In Reception, the children will follow the Early Years Foundation Stage framework. There are seven areas of learning. Three are particularly crucial for igniting children’s curiosity and enthusiasm for learning. Along with these we also promote the characteristics of effective learning.
The ‘prime areas’ are:
- Communication and language
- Physical development
- Person, social and emotional development
At Blisworth, we believe that children learn best when they are inspired by their learning environment and engaged in planned learning opportunities. Our pupils are enthusiastic to learn through play, making friends and exploring their surroundings. We are keen to develop their minds and understanding of the world around them. We aim for every child to grow as individuals who are kind, happy and confident, always willing to have a go not being afraid to take risks. We will provide new, stimulating and challenging activities, which ensure all children progress in their learning, whatever their starting point, reaching their full potential.
The four other specific areas of learning are:
- Understanding the world
- Expressive arts and design
We are continuously promoting reading and spelling skills in and around the classroom environment, allowing children to be immersed in print throughout the day. We believe children should enjoy reading and we work hard to promote a love of books whilst simultaneously focussing on the vital skills of spelling and decoding. Ongoing assessments will take place continuously throughout the year. These are by observation and are part of normal classroom activities. They will be used to establish an appropriate learning programme for your child. Each child will be given an online learning journal through our ‘Tapestry’ website. Parents are strongly advised to access this and add to it, as well as seeing what the children have been learning.
Making the most of water play
At Blisworth, we play with water. Water is one of the basic raw materials for purposeful play. Just like sand, clay, and blocks, children can use water without being constrained by the one, right way to use it. Water is intriguing. It seems to draw children to explore its structure and properties.
What can children learn from water play?

Task details: Pick up the text on learning in Reception after its final line and keep writing it.

Dataset excerpts:
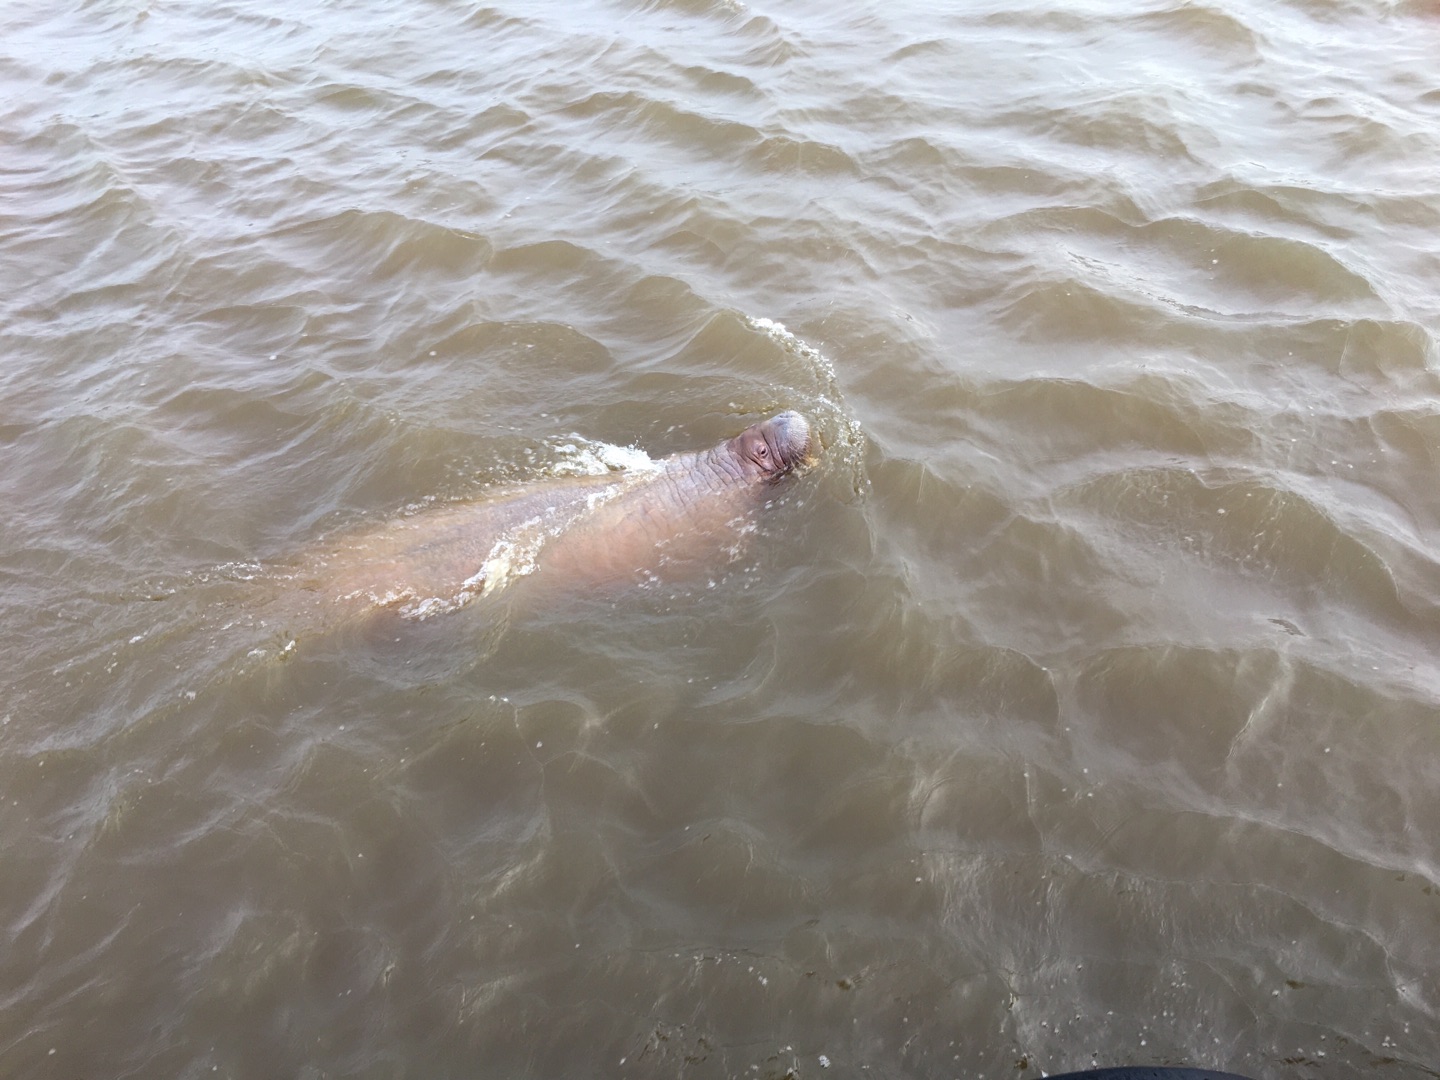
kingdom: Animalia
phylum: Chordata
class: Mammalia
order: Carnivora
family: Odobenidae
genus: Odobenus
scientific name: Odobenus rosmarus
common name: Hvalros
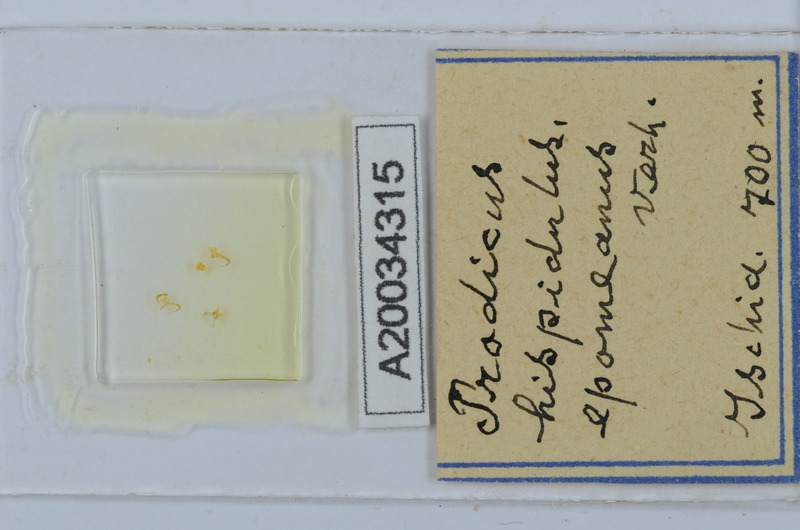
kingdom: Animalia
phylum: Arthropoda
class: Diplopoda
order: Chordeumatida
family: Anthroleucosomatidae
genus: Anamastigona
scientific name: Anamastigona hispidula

Response to the exercise:
Water, whether indoors or out, can foster cognitive development, teach mathematics and science concepts, enhance physical skills, promote social learning and cooperative effort, and enrich language experiences. For example, a child playing with a variety of objects in water might come to the mistaken conclusion, or misconception, that heavy objects sink and light objects float. The child has built incomplete mental maps for the concepts, “objects that float” and “objects that sink.” Without the time and opportunity for lots of exploration, a child formulates fewer meaningful concepts. While water play promotes problem-solving and thinking skills in general, it is particularly well suited to the development of concepts in mathematics and science.
Find out more about water play here.
Mud, marvellous mud
Blisworth has it’s own mud pit and a mud kitchen. We get dirty, wet and learn so much from our marvellous mud experiences. Mixing soil, water, and other natural materials like pebbles, leaves, or grass provides children endless possibilities for learning and fun. We facilitate the memories of creating mud pies, digging for worms, or making streams and valleys in the mud- all for the benefits of mud play.
Find out more about mud here.
Playing in the sand
The beauty of sand is one of the few manipulatives that truly allows children to explore their imaginations, it’s a material found almost everywhere on earth, and children love playing in it.
At Blisworth, pupils can dig to China, find “fossils,” hunt for gems, make roadways, build mountains, create waterways, build sand castles, dig tunnels, and discover hidden treasures. If they mix sand with water, they can make shapes of almost any kind.
find out more about sand play here.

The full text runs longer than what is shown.